Supporting the 68010 makes the synchronization even more complex, since the 68010 instructions are sometimes faster, especially if a branch isn't taken. That's the reason why the VHPOSR register is read again after the wait loop. Using a jump tower with NOPs (word aligned, two slots), forces us to remove the least significant (odd) bit and always synchronizing to even time slots (the odd off-by-one slots will be indirectly fixed by the blocked DMA slot).

Doing the math for synchronizing the 68000 to $DA:

68000 Synchronization
Agnus BBBBBBBBBBBBCCCCCCCCCCCCCCCCDDDDDDDDDDDDDDD
HPOS 456789ABCDEF0123456789ABCDEF0123456789ABCDE
move ______.r.p_______.r.p______________________
cmp __________.p_________.p____________________
blo ____________..p.p______...p________________
move ___________________________.r.p____________
sub _______________________________.p__________
and _________________________________.p________
jmp ___________________________________....p.p_
Time BBBBBBBBBBBBBBBBCCCCCCCCCCCCCCCCDDDDDDDDDDD
slot 0123456789ABCDEF0123456789ABCDEF0123456789A

Doing the math for the 68010, leaving loop on $BC:

68010 Synchronization
Agnus BBBBBBBBBBBBCCCCCCCCCCCCCCCCDDDDDDDDDDDDDDD
HPOS 456789ABCDEF0123456789ABCDEF0123456789ABCDE
move _______.r.p________________________________
cmp ___________.p______________________________
blo _____________..p___________________________
move ________________.r.p_______________________
sub ____________________.p_____________________
and ______________________.p___________________
jmp ________________________....p.p____________
nop _______________________________.p.p.p.p.p.p
Time BBBBBBBBBBBBBBBBCCCCCCCCCCCCCCCCDDDDDDDDDDD
slot 0123456789ABCDEF0123456789ABCDEF0123456789A

The implemented jump tower contains 7 NOPs (1 << 4 - 2 bytes = 0x0E), which allows us to use the jump tower size as a jump offset mask, to avoid jumping too far on faster CPUs (display garbage, but no crash).

Notes

Comments, bugfixes, and tests on real hardware are very welcome.
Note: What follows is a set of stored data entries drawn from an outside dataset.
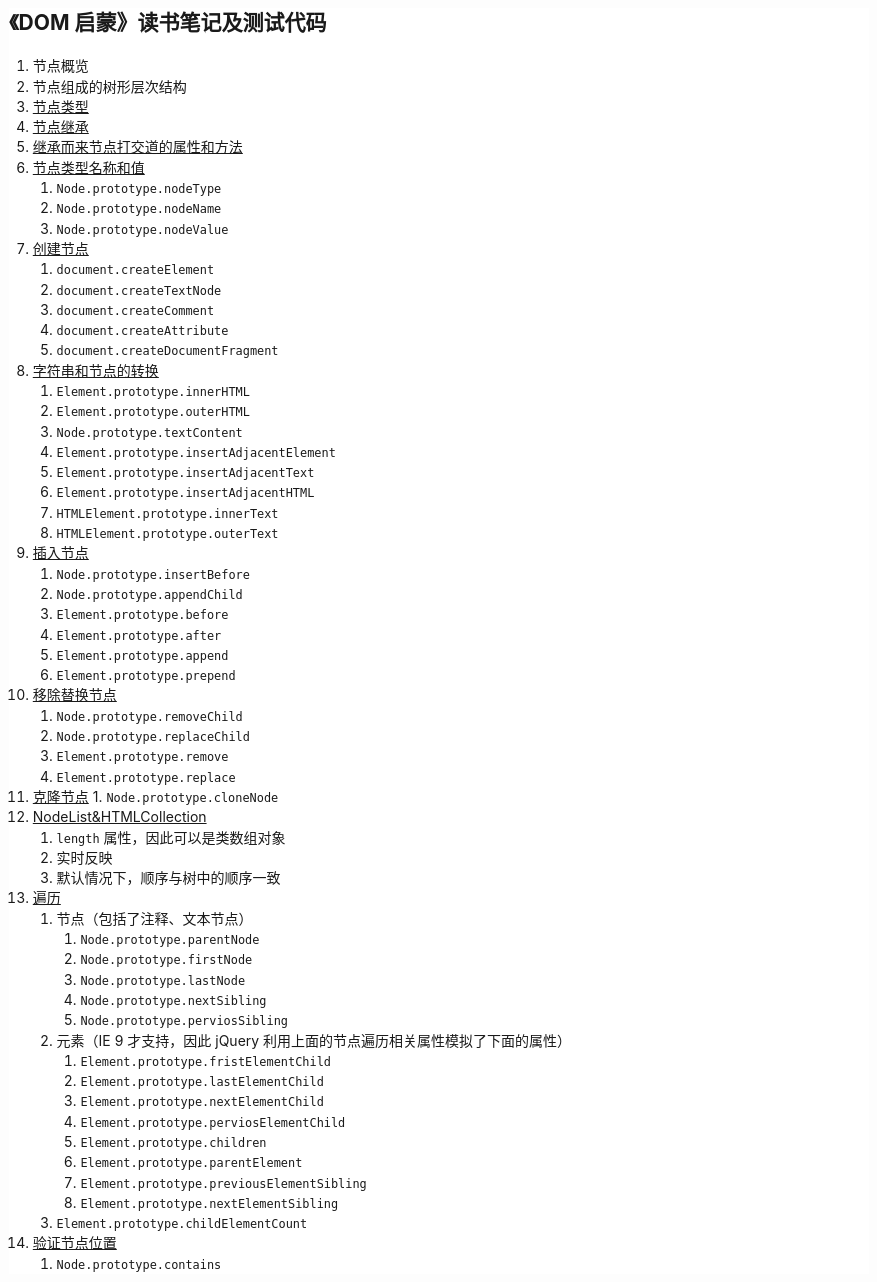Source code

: ## 《DOM 启蒙》读书笔记及测试代码

1. 节点概览
 1. 节点组成的树形层次结构
 2. [节点类型](https://jinjun1994.github.io/example/lib/nodeType.html)
 3. [节点继承](https://jinjun1994.github.io/example/lib/extendsFromNode.html)
 4. [继承而来节点打交道的属性和方法](https://jinjun1994.github.io/example/lib/nodePrototype.html)
 5. [节点类型名称和值](https://jinjun1994.github.io/example/lib/nodeInfo.html)
 	 1. `Node.prototype.nodeType`
 	 2. `Node.prototype.nodeName`
 	 3. `Node.prototype.nodeValue`
 6. [创建节点](https://jinjun1994.github.io/example/lib/createNode.html)
 	 1. `document.createElement`
 	 2. `document.createTextNode`
 	 3. `document.createComment`
 	 4. `document.createAttribute`
 	 5. `document.createDocumentFragment`
 7. [字符串和节点的转换](https://jinjun1994.github.io/example/lib/stringToNode.html)
     1. `Element.prototype.innerHTML`
     2. `Element.prototype.outerHTML`
     3. `Node.prototype.textContent`  
     4. `Element.prototype.insertAdjacentElement`
     5. `Element.prototype.insertAdjacentText`
     6. `Element.prototype.insertAdjacentHTML`
     7. `HTMLElement.prototype.innerText`
     8. `HTMLElement.prototype.outerText`
 8. [插入节点](https://jinjun1994.github.io/example/lib/addOrinsert.html)
     1. `Node.prototype.insertBefore`
     2. `Node.prototype.appendChild`
     3. `Element.prototype.before`
     4. `Element.prototype.after`
     5. `Element.prototype.append`
     6. `Element.prototype.prepend`
 9. [移除替换节点](https://jinjun1994.github.io/example/lib/removeOrReplace.html) 
     1. `Node.prototype.removeChild`
     2. `Node.prototype.replaceChild`
     3. `Element.prototype.remove`
     4. `Element.prototype.replace`
 10. [克隆节点](https://jinjun1994.github.io/example/lib/cloneNode.html) 
	 	  1. `Node.prototype.cloneNode`
 11. [NodeList&HTMLCollection](https://jinjun1994.github.io/example/lib/nodeList.html)
     1. `length` 属性，因此可以是类数组对象
     2. 实时反映
     3. 默认情况下，顺序与树中的顺序一致 
 12. [遍历](https://jinjun1994.github.io/example/lib/bianli.js)
     1. 节点（包括了注释、文本节点）
     	 1. `Node.prototype.parentNode`
     	 2. `Node.prototype.firstNode`
     	 3. `Node.prototype.lastNode`
     	 4. `Node.prototype.nextSibling`
     	 5. `Node.prototype.perviosSibling`
     2. 元素（IE 9 才支持，因此 jQuery 利用上面的节点遍历相关属性模拟了下面的属性）
         1. `Element.prototype.fristElementChild`
         2. `Element.prototype.lastElementChild`
         3. `Element.prototype.nextElementChild`
         4. `Element.prototype.perviosElementChild`
         5. `Element.prototype.children`
         6. `Element.prototype.parentElement`
         7. `Element.prototype.previousElementSibling`
         8. `Element.prototype.nextElementSibling`
     3. `Element.prototype.childElementCount`
 13. [验证节点位置](https://jinjun1994.github.io/example/lib/containsAndCompare.html)
     1. `Node.prototype.contains`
Emulation requires a very accurate CPU/DMA simulation, e.g.:

Amiga 500 without DRAM, CIAs, and Paula

Previous research states:

EHB42 mode is my name for an Amiga OCS/ECS chipset anomaly:
With BPLCON0.BPU = 7 the Agnus fills 4 bitplanes with DMA, but the Denise draws 6 bitplanes (in Extra Half Brite mode). BPL5DAT/BPL6DAT are not written by the Agnus and can/have to be filled by CPU. This can/will be used for nice effects.

License

This work is 'public domain' and licensed under the CC0 1.0 Universal license.

This project attempts to conform to the REUSE recommendations.